REQUIRED ACTION
Please set out the text read from the records below as a JSON list of strings, one string per line, with blank lines skipped and the pictures left out.

Saved data entries
*** Begin section ***

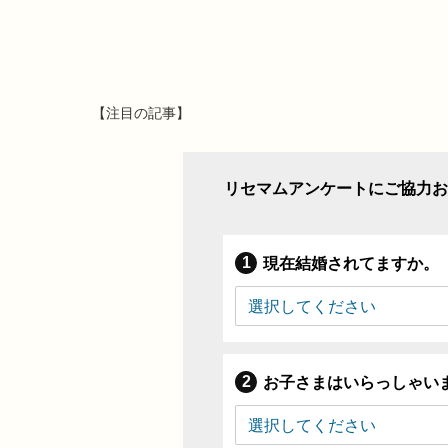
【注目の記事】
リセマムアンケートにご協力お
現在結婚されてますか。
お子さまはいらっしゃい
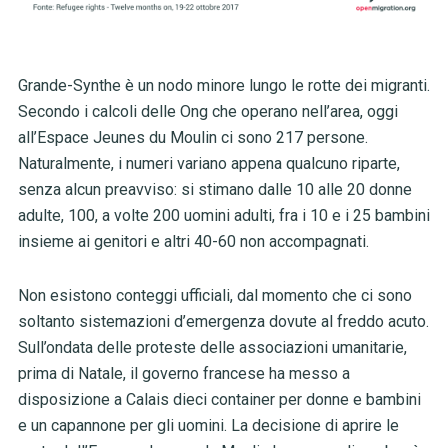
Grande-Synthe è un nodo minore lungo le rotte dei migranti.
Secondo i calcoli delle Ong che operano nell’area, oggi
all’Espace Jeunes du Moulin ci sono 217 persone.
Naturalmente, i numeri variano appena qualcuno riparte,
senza alcun preavviso: si stimano dalle 10 alle 20 donne
adulte, 100, a volte 200 uomini adulti, fra i 10 e i 25 bambini
insieme ai genitori e altri 40-60 non accompagnati.
Non esistono conteggi ufficiali, dal momento che ci sono
soltanto sistemazioni d’emergenza dovute al freddo acuto.
Sull’ondata delle proteste delle associazioni umanitarie,
prima di Natale, il governo francese ha messo a
disposizione a Calais dieci container per donne e bambini
e un capannone per gli uomini. La decisione di aprire le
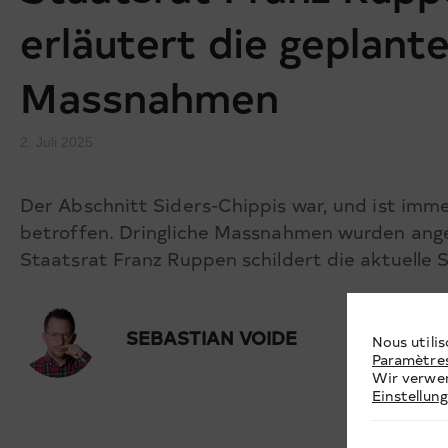
erläutert die geplant
Massnahmen
2. Juli 2025
Der Abschnitt Siders-Chippis war, und ist im
betroffen. Dringliche Massnahmen wurden ange
Staatsrat Franz Ruppen schildert die aktuelle S
SEBASTIAN VOIDE
Nous utilis
Paramètre
Wir verwen
Einstellun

*** End section ***

RESPONSE
[
  "【注目の記事】",
  "リセマムアンケートにご協力お",
  "現在結婚されてますか。",
  "お子さまはいらっしゃい",
  "Grande-Synthe è un nodo minore lungo le rotte dei migranti.",
  "Secondo i calcoli delle Ong che operano nell’area, oggi",
  "all’Espace Jeunes du Moulin ci sono 217 persone.",
  "Naturalmente, i numeri variano appena qualcuno riparte,",
  "senza alcun preavviso: si stimano dalle 10 alle 20 donne",
  "adulte, 100, a volte 200 uomini adulti, fra i 10 e i 25 bambini",
  "insieme ai genitori e altri 40-60 non accompagnati.",
  "Non esistono conteggi ufficiali, dal momento che ci sono",
  "soltanto sistemazioni d’emergenza dovute al freddo acuto.",
  "Sull’ondata delle proteste delle associazioni umanitarie,",
  "prima di Natale, il governo francese ha messo a",
  "disposizione a Calais dieci container per donne e bambini",
  "e un capannone per gli uomini. La decisione di aprire le",
  "erläutert die geplant",
  "Massnahmen",
  "2. Juli 2025",
  "Der Abschnitt Siders-Chippis war, und ist im",
  "betroffen. Dringliche Massnahmen wurden ange",
  "Staatsrat Franz Ruppen schildert die aktuelle S",
  "SEBASTIAN VOIDE",
  "Nous utilis",
  "Paramètre",
  "Wir verwen",
  "Einstellun"
]